Dans la presse

TELERAMA

Michèle Gazier

La Fille aux ciseaux, premier roman de Jorge Franco-Ramos, un Colombien de 35 ans, raconte la vie d'une jeune femme pauvre introduite dans la société violente des cartels de la drogue. Ici, pas de langue syncopée, de recherche langagière pour dire la mort, le meurtre, les cris. Car le narrateur, Antonio, un jeune bourgeois amoureux de Rosario, la belle meurtrière, écrit et parle l'espagnol classique de ceux qui ont fréquenté école et université. Chez Jorge Franco-Ramos, c'est la situation de départ qui est violente : Rosario est mortellement blessée Elle est à l'hôpital, où Antonio attend le verdict de la médecine. Durant les longues heures de cette interminable nuit, il se remémore l'histoire de Rosario.

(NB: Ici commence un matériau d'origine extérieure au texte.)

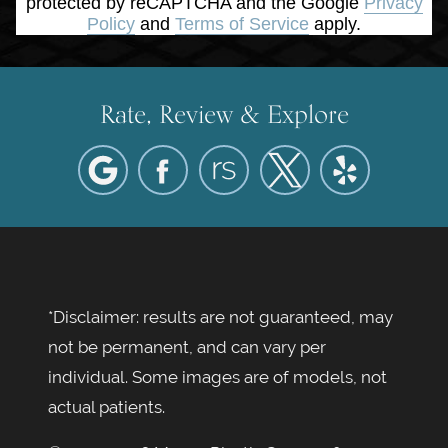
protected by reCAPTCHA and the Google
Privacy
Policy
and
Terms of Service
apply.
Rate, Review & Explore
*Disclaimer: results are not guaranteed, may
not be permanent, and can vary per
individual. Some images are of models, not
actual patients.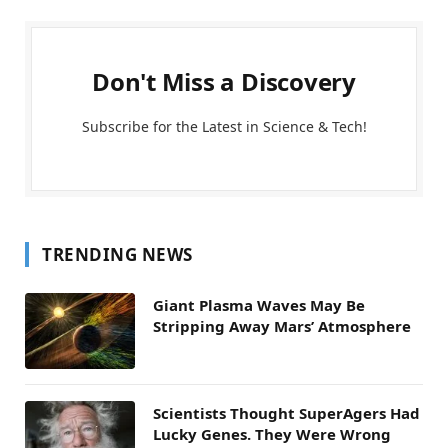
Don't Miss a Discovery
Subscribe for the Latest in Science & Tech!
TRENDING NEWS
Giant Plasma Waves May Be
Stripping Away Mars’ Atmosphere
Scientists Thought SuperAgers Had
Lucky Genes. They Were Wrong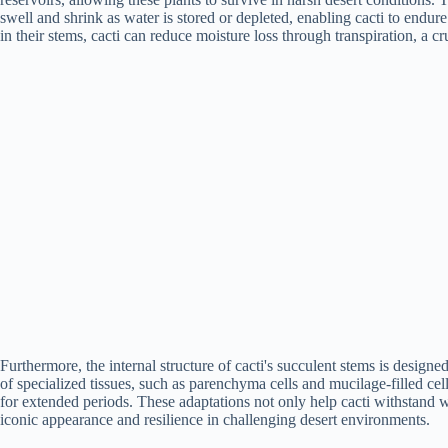
swell and shrink as water is stored or depleted, enabling cacti to endur
in their stems, cacti can reduce moisture loss through transpiration, a cru
Furthermore, the internal structure of cacti's succulent stems is desig
of specialized tissues, such as parenchyma cells and mucilage-filled cells
for extended periods. These adaptations not only help cacti withstand wa
iconic appearance and resilience in challenging desert environments.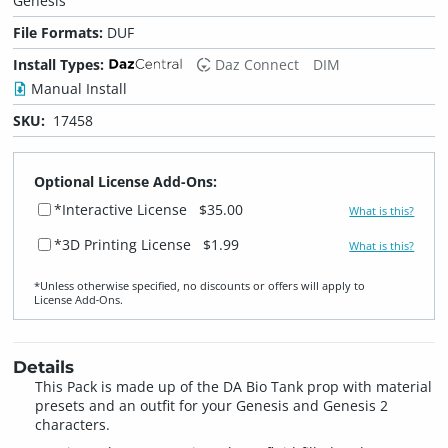
Genesis
File Formats:
DUF
Install Types:
Daz Connect
DIM
Manual Install
SKU:
17458
Optional License Add-Ons:
*Interactive License
$35.00
What is this?
*3D Printing License
$1.99
What is this?
*Unless otherwise specified, no discounts or offers will apply to
License Add‑Ons.
Details
This Pack is made up of the DA Bio Tank prop with material
presets and an outfit for your Genesis and Genesis 2
characters.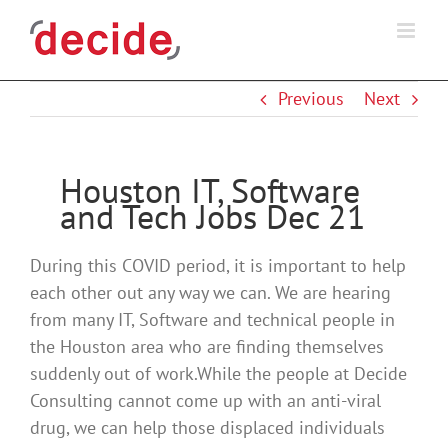
Skip
to
content
Previous
Next
Houston IT, Software
and Tech Jobs Dec 21
During this COVID period, it is important to help
each other out any way we can. We are hearing
from many IT, Software and technical people in
the Houston area who are finding themselves
suddenly out of work.While the people at Decide
Consulting cannot come up with an anti-viral
drug, we can help those displaced individuals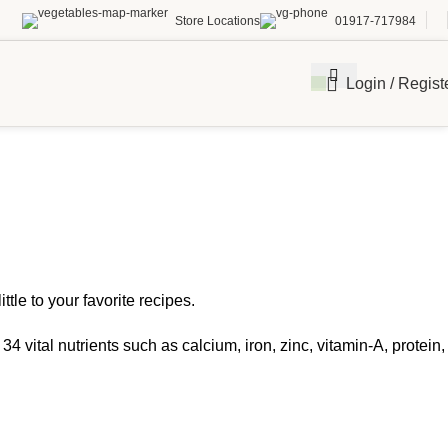
Store Locations
01917-717984
Login / Regist
tle to your favorite recipes.
 vital nutrients such as calcium, iron, zinc, vitamin-A, protein,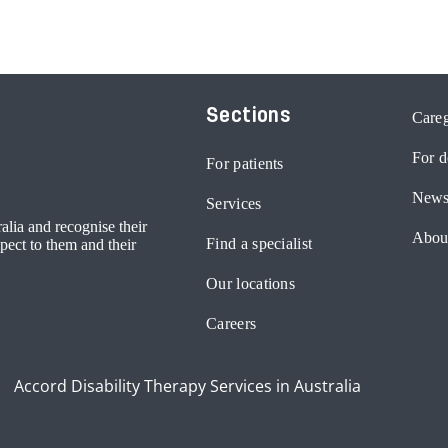
Sections
Careg
For d
For patients
News
Services
lia and recognise their
Abou
Find a specialist
pect to them and their
Our locations
Careers
Accord Disability Therapy Services in Australia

Pour se sortir d'une existence de misère, pour échapper aux désirs des hommes violeurs, elle a pris les devants en devenant tueuse, et complice des gros bonnets du cartel de la drogue. Sur l'écran noir de sa nuit blanche d'angoisse, Antonio regarde défiler les images rouge et noir de la vie de Rosario, l'inaccessible qui campe depuis toujours de l'autre côté du miroir : celui d'où on ne revient pas.
[...] La Fille aux ciseaux dit l'impossible communication entre ces mondes parallèles que sont la bourgeoisie colombienne et l'univers sanglant des rois de la drogue et des pauvres qui les servent. Rosario est une enfant blessée, une gamine qui tue, la peur et la rage au ventre. Une héroïne tragique dans un monde sans cœur et sans mémoire.